The Kiwix project provides ZIM files for many popular websites, including Wikipedia. These files can be downloaded over at Kiwix wiki.

Take a look at the content packages available and download those that you are interested in.

Step 2: install Kiwix

Kiwix provides all sorts of clients for different operating systems. If you don’t want to go crazy with setting up a server and you just want to browser your offline copy of Wikipedia or any other resource, then go ahead and use that.

However, if you want to make the resources available for other people as well, then you need to install kiwix-serve. On Debian and Ubuntu systems, this is just a sudo apt install kiwix-tools in your terminal.

Once you have it installed, all you have to do is to run kiwix-serve -p 8080 your-file-here.zim and your content package is served to anyone who can connect to your machine with a browser over port 8080.

If you have multiple ZIM files in the same folder, then you can serve all of them at once with something like kiwix-serve -p 8080 *.zim.

Step 3: enjoy!

You should now be up and running with your very own hosted Wikipedia instance! Just keep in mind that your copy might not be 100% up to date. The Kiwix project does repackage these sites quite regularly so keep an eye out for updates.

Tips and tricks

I have set up my own Kiwix instance and the way it works is quite simple.

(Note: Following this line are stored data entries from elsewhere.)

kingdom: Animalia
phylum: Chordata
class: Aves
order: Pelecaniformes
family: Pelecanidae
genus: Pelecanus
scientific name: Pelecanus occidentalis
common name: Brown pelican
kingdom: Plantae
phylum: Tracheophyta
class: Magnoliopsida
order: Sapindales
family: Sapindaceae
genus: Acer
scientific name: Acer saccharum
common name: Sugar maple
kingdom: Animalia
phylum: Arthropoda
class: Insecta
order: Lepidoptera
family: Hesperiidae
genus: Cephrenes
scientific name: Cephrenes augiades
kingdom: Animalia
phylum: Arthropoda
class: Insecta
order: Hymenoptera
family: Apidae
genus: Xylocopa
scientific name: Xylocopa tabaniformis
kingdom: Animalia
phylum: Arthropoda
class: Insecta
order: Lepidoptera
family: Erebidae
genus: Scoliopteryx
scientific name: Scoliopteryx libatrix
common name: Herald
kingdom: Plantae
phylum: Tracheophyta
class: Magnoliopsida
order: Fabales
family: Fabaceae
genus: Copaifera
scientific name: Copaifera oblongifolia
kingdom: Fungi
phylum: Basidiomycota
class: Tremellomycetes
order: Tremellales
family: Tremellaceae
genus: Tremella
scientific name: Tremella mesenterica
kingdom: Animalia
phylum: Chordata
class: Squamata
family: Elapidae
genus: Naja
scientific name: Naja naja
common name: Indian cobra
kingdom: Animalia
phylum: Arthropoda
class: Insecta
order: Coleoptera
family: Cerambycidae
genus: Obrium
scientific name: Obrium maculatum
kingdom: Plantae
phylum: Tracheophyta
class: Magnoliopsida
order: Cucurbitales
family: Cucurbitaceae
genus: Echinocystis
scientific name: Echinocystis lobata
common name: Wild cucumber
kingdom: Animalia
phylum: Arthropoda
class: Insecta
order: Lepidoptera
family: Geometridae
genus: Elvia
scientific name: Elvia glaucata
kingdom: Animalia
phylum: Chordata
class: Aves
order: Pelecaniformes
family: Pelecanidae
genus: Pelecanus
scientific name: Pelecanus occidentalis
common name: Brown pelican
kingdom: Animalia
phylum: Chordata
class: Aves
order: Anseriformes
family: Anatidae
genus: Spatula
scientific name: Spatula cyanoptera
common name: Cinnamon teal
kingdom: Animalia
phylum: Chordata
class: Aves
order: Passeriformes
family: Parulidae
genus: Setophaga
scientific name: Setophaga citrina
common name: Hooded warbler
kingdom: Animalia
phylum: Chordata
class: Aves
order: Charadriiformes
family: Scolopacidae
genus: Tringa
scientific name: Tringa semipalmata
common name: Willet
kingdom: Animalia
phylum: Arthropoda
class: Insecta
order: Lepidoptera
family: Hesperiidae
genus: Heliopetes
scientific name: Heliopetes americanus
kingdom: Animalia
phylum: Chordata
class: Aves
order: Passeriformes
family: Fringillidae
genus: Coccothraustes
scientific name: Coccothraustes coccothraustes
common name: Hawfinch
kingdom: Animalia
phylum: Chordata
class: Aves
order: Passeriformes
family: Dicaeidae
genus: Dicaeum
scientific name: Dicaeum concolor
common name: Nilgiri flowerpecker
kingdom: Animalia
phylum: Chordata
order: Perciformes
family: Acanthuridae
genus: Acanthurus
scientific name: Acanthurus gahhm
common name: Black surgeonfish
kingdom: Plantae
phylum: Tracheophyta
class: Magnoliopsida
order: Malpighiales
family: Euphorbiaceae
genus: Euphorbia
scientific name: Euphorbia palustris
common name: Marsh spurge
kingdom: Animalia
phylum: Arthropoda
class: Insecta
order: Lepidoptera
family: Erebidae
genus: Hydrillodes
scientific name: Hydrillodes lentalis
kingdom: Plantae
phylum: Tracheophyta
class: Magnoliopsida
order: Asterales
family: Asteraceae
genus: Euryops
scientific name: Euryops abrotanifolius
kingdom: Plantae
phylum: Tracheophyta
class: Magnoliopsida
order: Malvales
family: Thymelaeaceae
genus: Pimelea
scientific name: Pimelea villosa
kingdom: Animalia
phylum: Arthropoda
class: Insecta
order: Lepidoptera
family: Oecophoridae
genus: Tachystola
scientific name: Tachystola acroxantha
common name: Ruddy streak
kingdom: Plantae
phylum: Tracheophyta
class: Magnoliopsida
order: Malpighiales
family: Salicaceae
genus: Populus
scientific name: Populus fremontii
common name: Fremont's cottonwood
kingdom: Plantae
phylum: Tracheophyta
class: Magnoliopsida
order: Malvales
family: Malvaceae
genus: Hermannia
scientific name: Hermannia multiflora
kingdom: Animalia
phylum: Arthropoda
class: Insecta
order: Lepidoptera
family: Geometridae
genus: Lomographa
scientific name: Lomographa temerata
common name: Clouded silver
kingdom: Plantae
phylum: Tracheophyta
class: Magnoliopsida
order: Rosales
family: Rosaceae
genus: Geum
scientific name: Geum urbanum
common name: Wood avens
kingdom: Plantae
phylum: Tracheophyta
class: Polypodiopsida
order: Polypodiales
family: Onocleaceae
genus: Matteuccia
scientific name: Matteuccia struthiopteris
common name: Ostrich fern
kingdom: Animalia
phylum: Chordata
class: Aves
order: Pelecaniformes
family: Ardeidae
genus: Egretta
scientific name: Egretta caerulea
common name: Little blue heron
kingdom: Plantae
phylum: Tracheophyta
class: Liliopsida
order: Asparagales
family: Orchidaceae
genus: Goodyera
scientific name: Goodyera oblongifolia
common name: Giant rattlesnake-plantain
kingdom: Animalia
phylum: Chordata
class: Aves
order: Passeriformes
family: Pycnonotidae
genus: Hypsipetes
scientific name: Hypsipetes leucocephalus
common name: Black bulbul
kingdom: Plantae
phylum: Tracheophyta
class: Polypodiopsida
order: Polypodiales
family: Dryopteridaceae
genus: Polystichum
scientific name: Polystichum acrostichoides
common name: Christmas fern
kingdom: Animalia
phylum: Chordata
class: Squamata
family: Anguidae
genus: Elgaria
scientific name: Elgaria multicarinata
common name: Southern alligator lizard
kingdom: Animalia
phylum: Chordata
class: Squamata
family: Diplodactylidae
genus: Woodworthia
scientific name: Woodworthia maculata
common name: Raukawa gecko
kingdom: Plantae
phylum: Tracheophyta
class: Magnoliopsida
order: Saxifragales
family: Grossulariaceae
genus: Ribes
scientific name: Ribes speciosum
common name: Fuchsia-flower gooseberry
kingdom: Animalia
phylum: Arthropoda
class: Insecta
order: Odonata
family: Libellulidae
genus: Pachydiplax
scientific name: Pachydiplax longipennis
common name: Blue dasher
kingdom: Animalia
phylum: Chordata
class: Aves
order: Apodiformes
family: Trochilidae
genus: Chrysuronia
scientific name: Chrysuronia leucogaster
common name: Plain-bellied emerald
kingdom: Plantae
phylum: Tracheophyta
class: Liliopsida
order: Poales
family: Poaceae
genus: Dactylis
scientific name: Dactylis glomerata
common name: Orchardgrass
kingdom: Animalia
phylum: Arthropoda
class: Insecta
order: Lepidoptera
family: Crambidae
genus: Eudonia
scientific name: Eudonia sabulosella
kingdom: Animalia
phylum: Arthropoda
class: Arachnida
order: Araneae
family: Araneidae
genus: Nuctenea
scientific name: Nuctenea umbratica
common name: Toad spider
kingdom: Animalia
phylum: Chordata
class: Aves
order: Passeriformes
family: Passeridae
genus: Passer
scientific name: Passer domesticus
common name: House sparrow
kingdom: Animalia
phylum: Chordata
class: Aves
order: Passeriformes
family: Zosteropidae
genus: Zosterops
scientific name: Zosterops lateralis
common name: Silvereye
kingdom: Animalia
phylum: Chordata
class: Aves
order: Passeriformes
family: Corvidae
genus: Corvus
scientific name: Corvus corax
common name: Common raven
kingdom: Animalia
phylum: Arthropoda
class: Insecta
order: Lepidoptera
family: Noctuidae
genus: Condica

I use Deluge to download and seed the content packs that I have downloaded.

Then I have also set up a systemd service that automatically starts Kiwix on boot. It is located at /etc/systemd/system/kiwix-serve.service and looks like this:

[Unit]
Description=Serve all the ZIM files loaded on this server

[Service]
Restart=always
RestartSec=15
User=kiwix
ExecStart=/usr/bin/bash -c "/usr/bin/kiwix-serve -p 8080 /path/to/your/files/*.zim"

[Install]
WantedBy=network-online.target

Note that I have set up a separate non-interactive user for this purpose. The path to the ZIM files simply refers to the download folder of the Deluge torrent client.

Making this available to the world is simply a matter of either exposing the selected port to the world, or using nginx as a reverse proxy. There are plenty of guides available on how to achieve the latter so I won’t go into detail about that here.

That’s it!

2024-09-05 update

It’s been a fun experiment, but LLM-bots are overwhelming my Kiwix instance and I can’t be bothered with setting up any protections right now, so the kiwix.ounapuu.ee instance is shut down for now.